• WHAT NEEDS TO BE DONE
Nothing may be left out, so copy every entry exactly.

(Data extracted from a collection)
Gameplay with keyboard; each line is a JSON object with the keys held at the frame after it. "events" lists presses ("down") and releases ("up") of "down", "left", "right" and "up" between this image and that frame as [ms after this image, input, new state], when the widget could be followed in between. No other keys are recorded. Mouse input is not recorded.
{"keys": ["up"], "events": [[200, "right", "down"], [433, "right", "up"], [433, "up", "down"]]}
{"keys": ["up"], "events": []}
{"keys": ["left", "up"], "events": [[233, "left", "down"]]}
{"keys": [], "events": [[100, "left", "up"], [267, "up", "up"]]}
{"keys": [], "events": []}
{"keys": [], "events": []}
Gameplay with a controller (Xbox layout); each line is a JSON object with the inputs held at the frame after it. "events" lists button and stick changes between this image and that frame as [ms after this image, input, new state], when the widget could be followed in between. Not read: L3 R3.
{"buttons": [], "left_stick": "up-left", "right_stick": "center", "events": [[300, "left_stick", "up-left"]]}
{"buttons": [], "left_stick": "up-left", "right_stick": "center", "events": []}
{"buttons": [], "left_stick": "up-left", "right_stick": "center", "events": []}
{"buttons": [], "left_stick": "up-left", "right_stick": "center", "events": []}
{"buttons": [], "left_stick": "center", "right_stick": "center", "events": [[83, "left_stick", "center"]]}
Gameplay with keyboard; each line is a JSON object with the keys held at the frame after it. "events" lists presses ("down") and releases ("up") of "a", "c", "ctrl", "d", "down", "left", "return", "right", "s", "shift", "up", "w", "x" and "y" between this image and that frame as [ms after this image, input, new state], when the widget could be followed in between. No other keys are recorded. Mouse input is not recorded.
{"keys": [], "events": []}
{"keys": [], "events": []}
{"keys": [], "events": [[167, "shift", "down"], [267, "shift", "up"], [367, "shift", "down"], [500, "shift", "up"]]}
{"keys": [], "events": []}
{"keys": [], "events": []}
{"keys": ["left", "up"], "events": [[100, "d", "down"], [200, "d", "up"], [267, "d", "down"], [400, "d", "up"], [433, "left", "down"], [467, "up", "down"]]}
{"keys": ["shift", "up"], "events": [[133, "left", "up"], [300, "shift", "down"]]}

• SOLUTION
Gameplay with keyboard; each line is a JSON object with the keys held at the frame after it. "events" lists presses ("down") and releases ("up") of "down", "left", "right" and "up" between this image and that frame as [ms after this image, input, new state], when the widget could be followed in between. No other keys are recorded. Mouse input is not recorded.
{"keys": ["up"], "events": [[200, "right", "down"], [433, "right", "up"], [433, "up", "down"]]}
{"keys": ["up"], "events": []}
{"keys": ["left", "up"], "events": [[233, "left", "down"]]}
{"keys": [], "events": [[100, "left", "up"], [267, "up", "up"]]}
{"keys": [], "events": []}
{"keys": [], "events": []}
Gameplay with a controller (Xbox layout); each line is a JSON object with the inputs held at the frame after it. "events" lists button and stick changes between this image and that frame as [ms after this image, input, new state], when the widget could be followed in between. Not read: L3 R3.
{"buttons": [], "left_stick": "up-left", "right_stick": "center", "events": [[300, "left_stick", "up-left"]]}
{"buttons": [], "left_stick": "up-left", "right_stick": "center", "events": []}
{"buttons": [], "left_stick": "up-left", "right_stick": "center", "events": []}
{"buttons": [], "left_stick": "up-left", "right_stick": "center", "events": []}
{"buttons": [], "left_stick": "center", "right_stick": "center", "events": [[83, "left_stick", "center"]]}
Gameplay with keyboard; each line is a JSON object with the keys held at the frame after it. "events" lists presses ("down") and releases ("up") of "a", "c", "ctrl", "d", "down", "left", "return", "right", "s", "shift", "up", "w", "x" and "y" between this image and that frame as [ms after this image, input, new state], when the widget could be followed in between. No other keys are recorded. Mouse input is not recorded.
{"keys": [], "events": []}
{"keys": [], "events": []}
{"keys": [], "events": [[167, "shift", "down"], [267, "shift", "up"], [367, "shift", "down"], [500, "shift", "up"]]}
{"keys": [], "events": []}
{"keys": [], "events": []}
{"keys": ["left", "up"], "events": [[100, "d", "down"], [200, "d", "up"], [267, "d", "down"], [400, "d", "up"], [433, "left", "down"], [467, "up", "down"]]}
{"keys": ["shift", "up"], "events": [[133, "left", "up"], [300, "shift", "down"]]}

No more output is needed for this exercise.